Thinking Clearly About the Abduction Phenomenon

Part 11: Abductee Memory Problems - The Message

A common event that abductees sometimes describe is that the aliens have given them a "message." The idea of the "message" dates back to the 1950s contactees and to the society's conception of what aliens would do if they were to "make contact" with us. The "message" suggests that the aliens are trying to contact us by establishing a flow of knowledge that would in some way help or inform us. They have imparted important information to the selected person. Receiving the special knowledge makes the abductee or contactee feel "chosen" and the recipient therefore has a special connection to the aliens.

One of the most important stumbling blocks in the idea of the message is that while the abductee might remember if one were given, for the most part abductees forget the vast majority of their abductions. If the hypnotist were not to investigate the event in which the message is bestowed, it is very unlikely that the abductee would spontaneously remember it and thus there would be no reason for a message.

Perhaps the most important problem with the message is the same problem as that of the aliens shielding their faces; the great number of abductions a person endures. If one has many abduction experiences during the course of his or her life, what are the chances that they would give a special message to an abductee while at the same time doing their routine abduction procedures? And, what are the chances that the hypnotist would hit upon that particular incident out of the many that the abductee has had? It is certainly within the realm of possibility, but the older the person, and the more abductions he or she has, the more unlikely it gets. Furthermore, the large numbers abductees militates against an average person being singled out from the other abductees. While it is always possible that the aliens are busily giving a message to an abductee every time he or she is abducted, this is not born out by the evidence. I have never gotten a formal message imparted to an abductee, although I have received reports of conversations which could be interpreted as a message in a very general sense.

These conversations constitute areas in which investigators must be exceptionally careful. One of the great "red flag" areas of confabulation is when abductees recount alien dialogue. When all communication is telepathic, it is easy for abductees to "hear" his or her own thoughts and think that they are coming from the alien. This can happen both in the abduction event itself and in the hypnosis session.

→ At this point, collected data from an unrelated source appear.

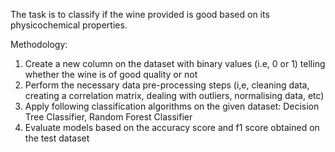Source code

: The task is to classify if the wine provided is good based on its physicochemical properties. 

Methodology:
1. Create a new column on the dataset with binary values (i.e, 0 or 1) telling whether the wine is of good quality or not
2. Perform the necessary data pre-processing steps (i,e, cleaning data,  creating a correlation matrix, dealing with outliers, normalising data, etc)
3. Apply following classification algorithms on the given dataset: Decision Tree Classifier, Random Forest Classifier
4. Evaluate models based on the accuracy score and f1 score obtained on the test dataset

Thus, by tapping into one's own cultural expectations of what "should" happen during an abduction, a "message" can emerge, especially if the hypnotist is naive or inexperienced and/or does not have the skills to understand the dynamics of the hypnotic session. The evidence indicates that the phenomenon is random and that the aliens do not particularly care about the average person's life or status. Messages are not part of the abduction phenomenon in any significant way.